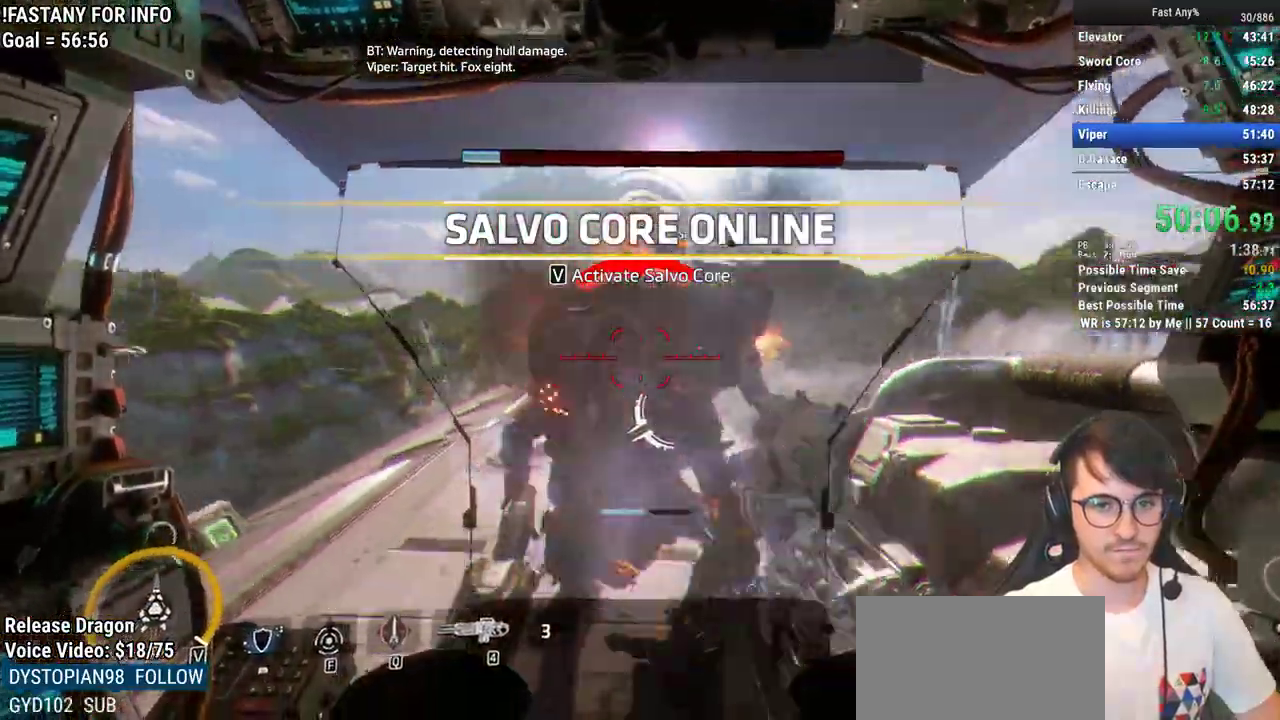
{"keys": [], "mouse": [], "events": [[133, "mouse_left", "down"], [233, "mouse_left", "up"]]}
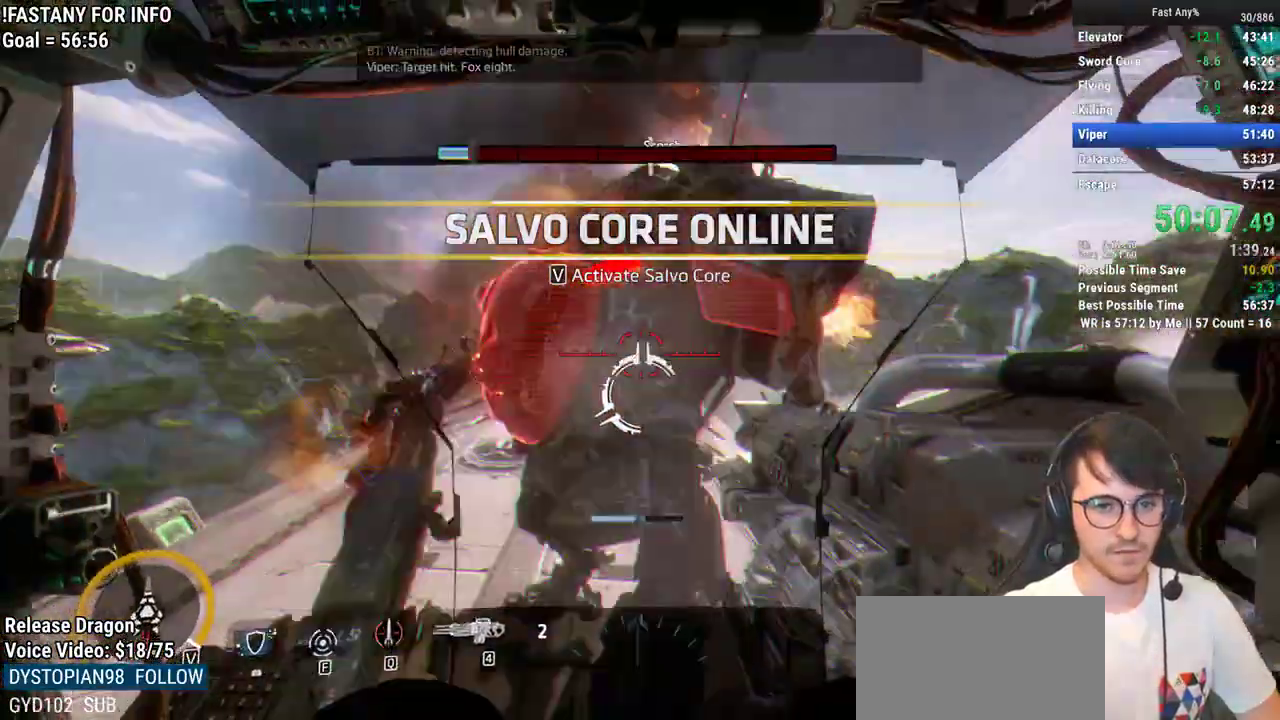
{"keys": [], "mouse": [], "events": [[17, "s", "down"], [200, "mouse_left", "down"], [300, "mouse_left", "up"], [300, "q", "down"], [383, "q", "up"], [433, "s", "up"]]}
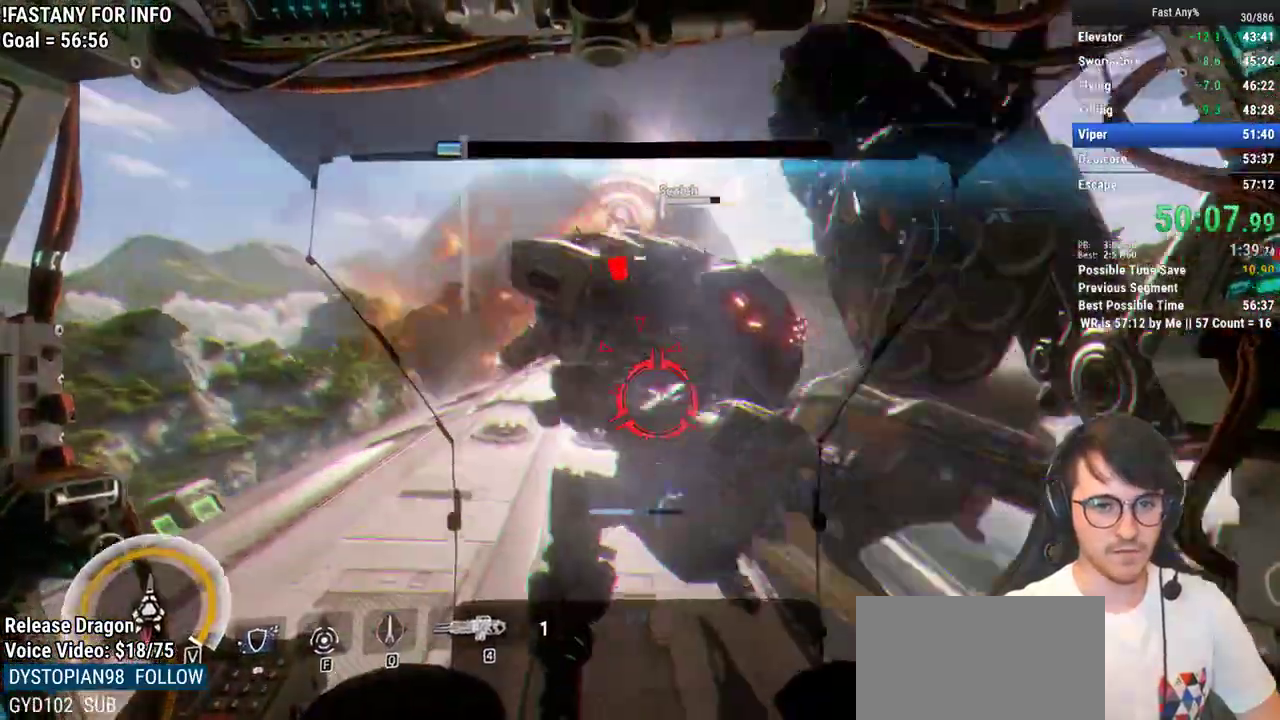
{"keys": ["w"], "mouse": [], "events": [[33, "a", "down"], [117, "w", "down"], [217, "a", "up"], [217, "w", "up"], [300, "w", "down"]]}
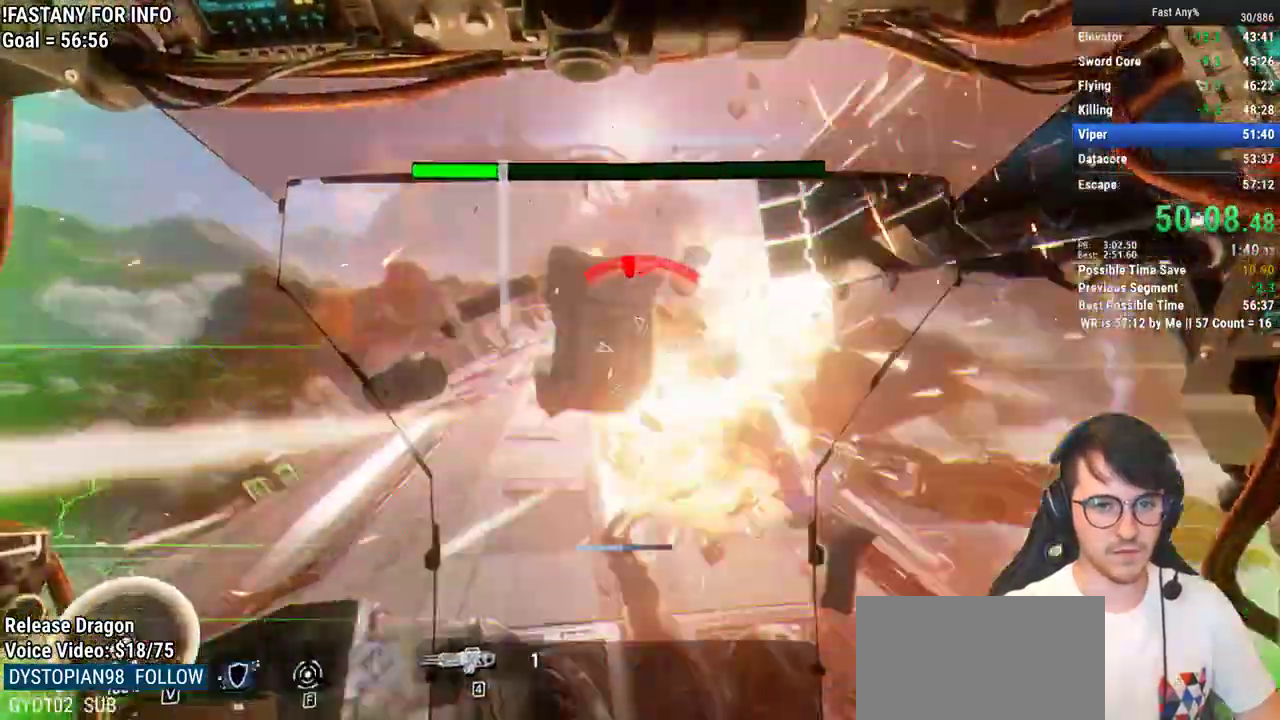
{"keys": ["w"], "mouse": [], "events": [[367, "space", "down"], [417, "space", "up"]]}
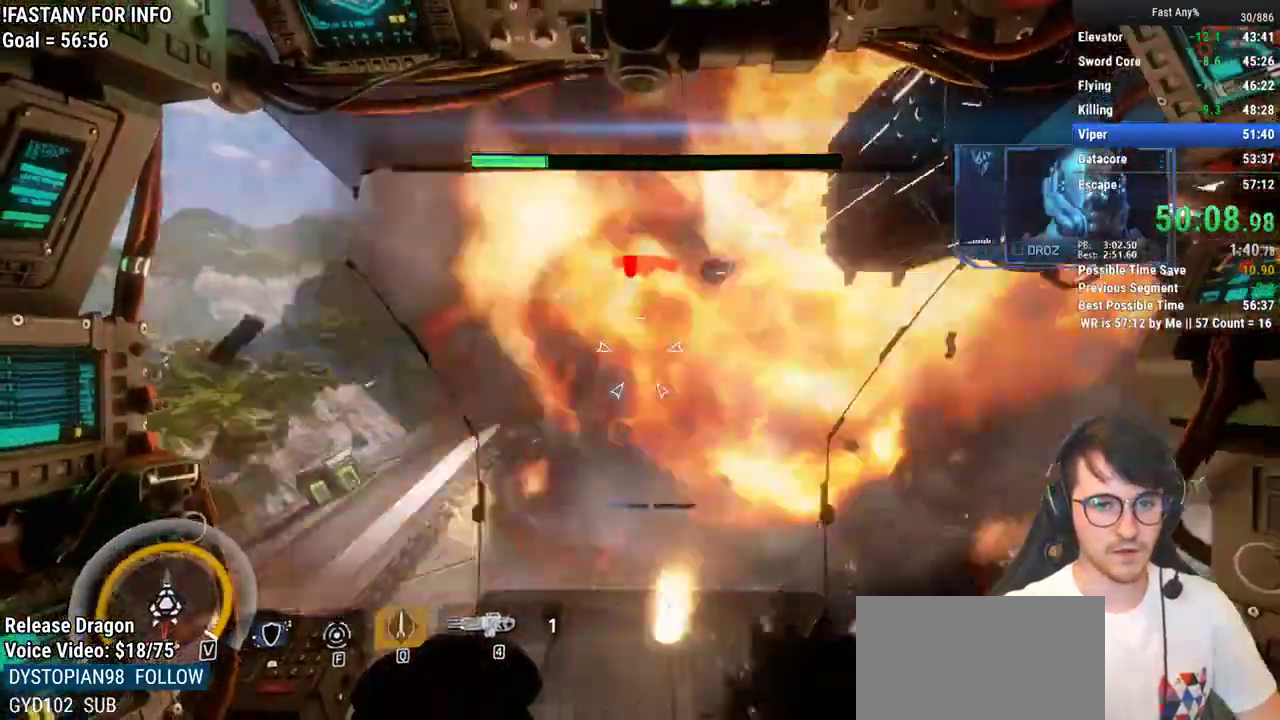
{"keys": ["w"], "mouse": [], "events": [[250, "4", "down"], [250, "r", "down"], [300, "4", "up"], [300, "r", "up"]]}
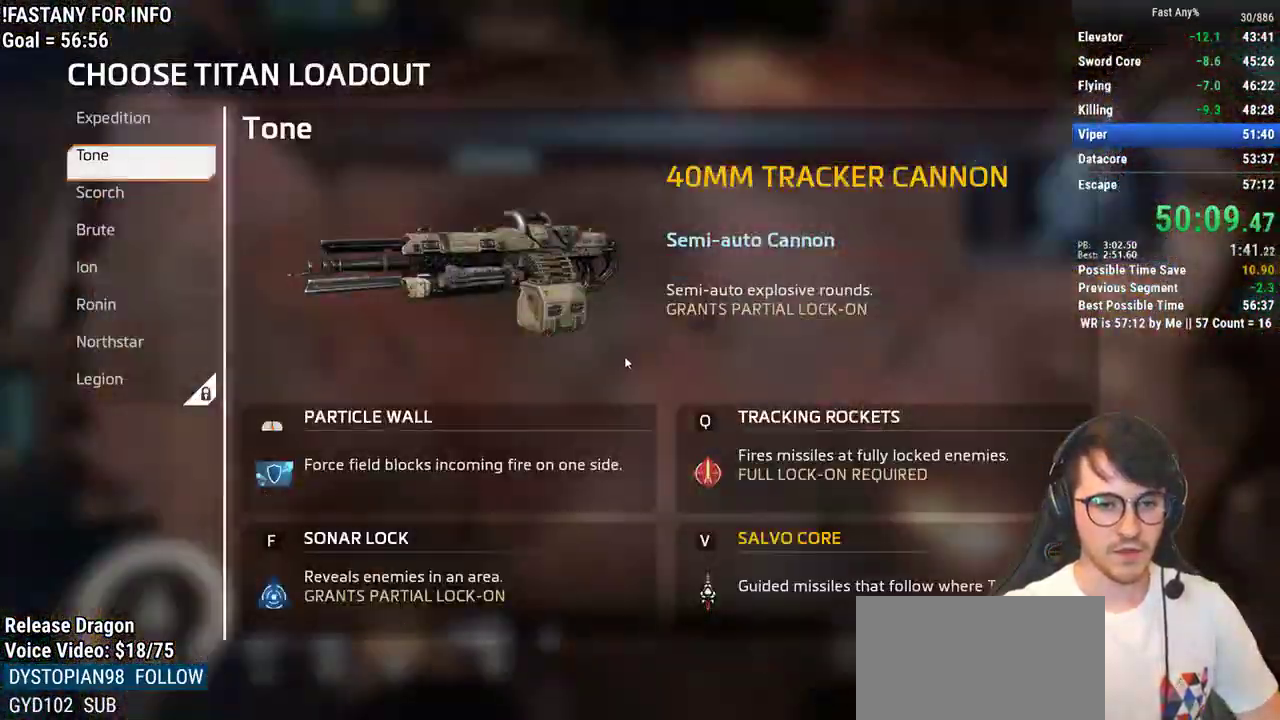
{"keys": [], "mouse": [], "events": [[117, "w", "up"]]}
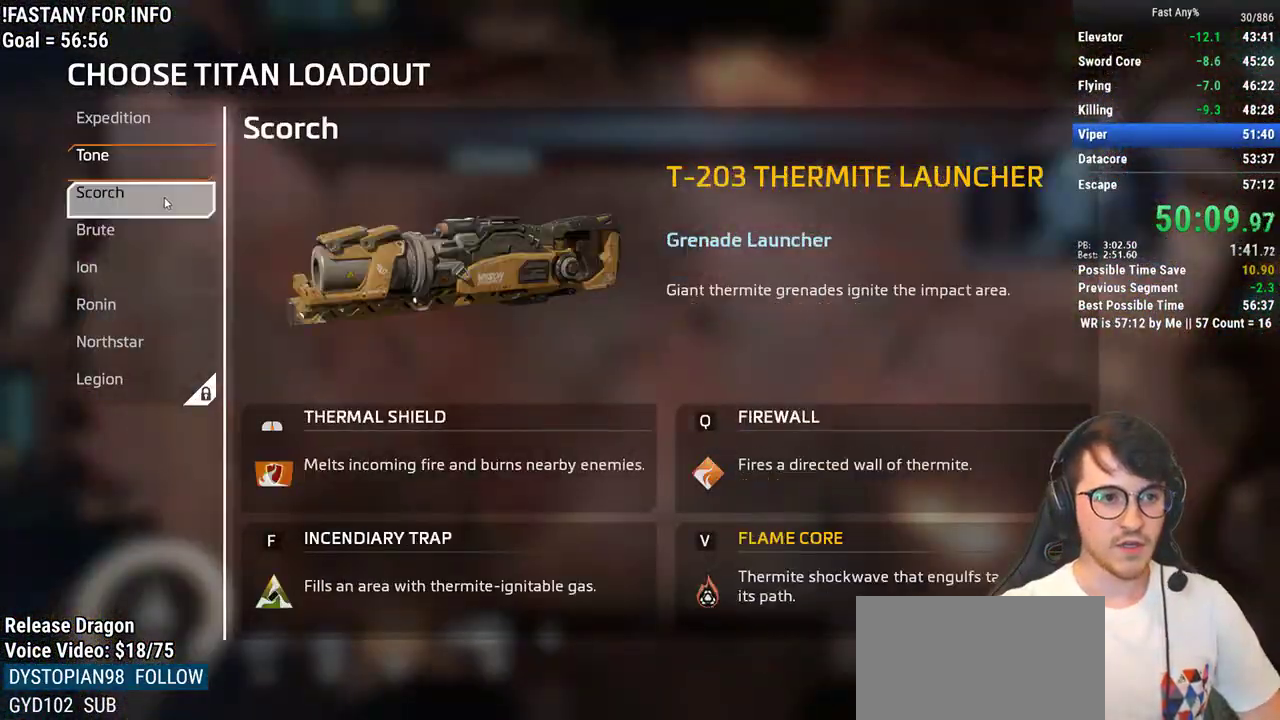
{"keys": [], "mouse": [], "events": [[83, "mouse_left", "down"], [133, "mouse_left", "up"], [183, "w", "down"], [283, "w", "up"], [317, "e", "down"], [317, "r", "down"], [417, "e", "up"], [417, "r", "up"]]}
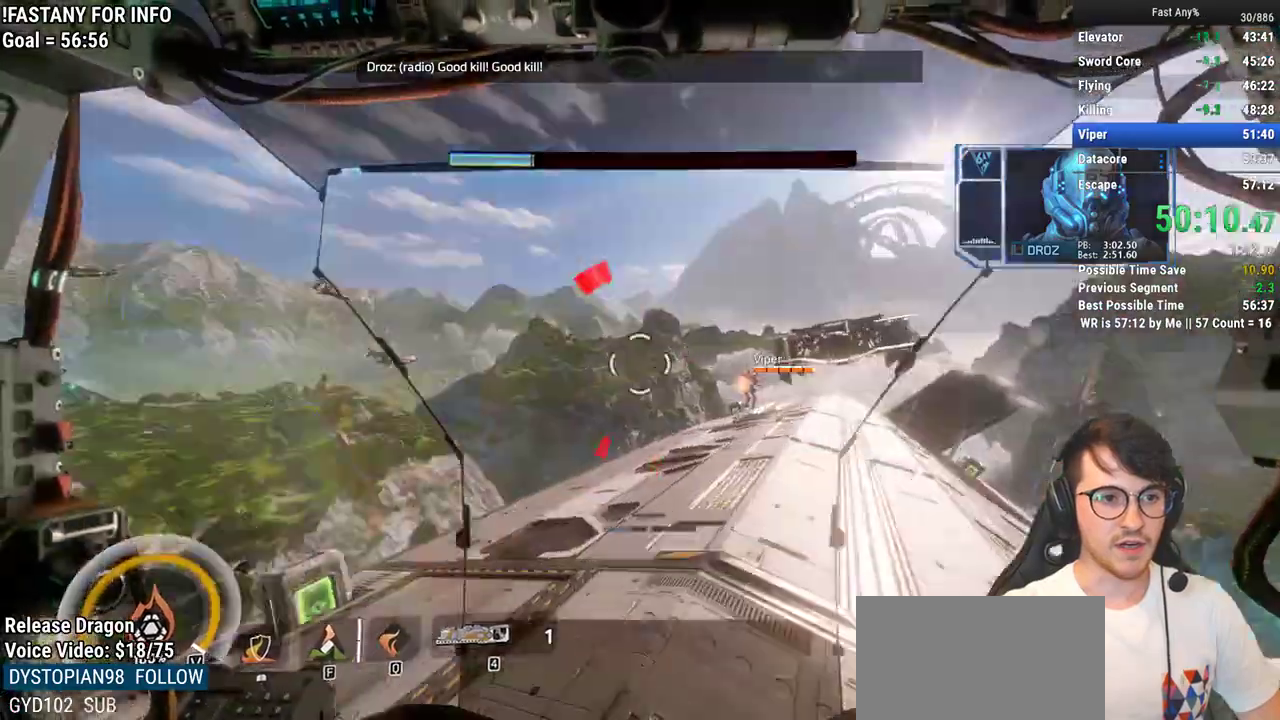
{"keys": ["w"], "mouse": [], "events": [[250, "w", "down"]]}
* * *
▶ [Your goal]: Please retype the data exactly. The pictures do not go in.

▶ [Reply to the exercise]:
{"keys": [], "mouse": [], "events": [[133, "mouse_left", "down"], [233, "mouse_left", "up"]]}
{"keys": [], "mouse": [], "events": [[17, "s", "down"], [200, "mouse_left", "down"], [300, "mouse_left", "up"], [300, "q", "down"], [383, "q", "up"], [433, "s", "up"]]}
{"keys": ["w"], "mouse": [], "events": [[33, "a", "down"], [117, "w", "down"], [217, "a", "up"], [217, "w", "up"], [300, "w", "down"]]}
{"keys": ["w"], "mouse": [], "events": [[367, "space", "down"], [417, "space", "up"]]}
{"keys": ["w"], "mouse": [], "events": [[250, "4", "down"], [250, "r", "down"], [300, "4", "up"], [300, "r", "up"]]}
{"keys": [], "mouse": [], "events": [[117, "w", "up"]]}
{"keys": [], "mouse": [], "events": [[83, "mouse_left", "down"], [133, "mouse_left", "up"], [183, "w", "down"], [283, "w", "up"], [317, "e", "down"], [317, "r", "down"], [417, "e", "up"], [417, "r", "up"]]}
{"keys": ["w"], "mouse": [], "events": [[250, "w", "down"]]}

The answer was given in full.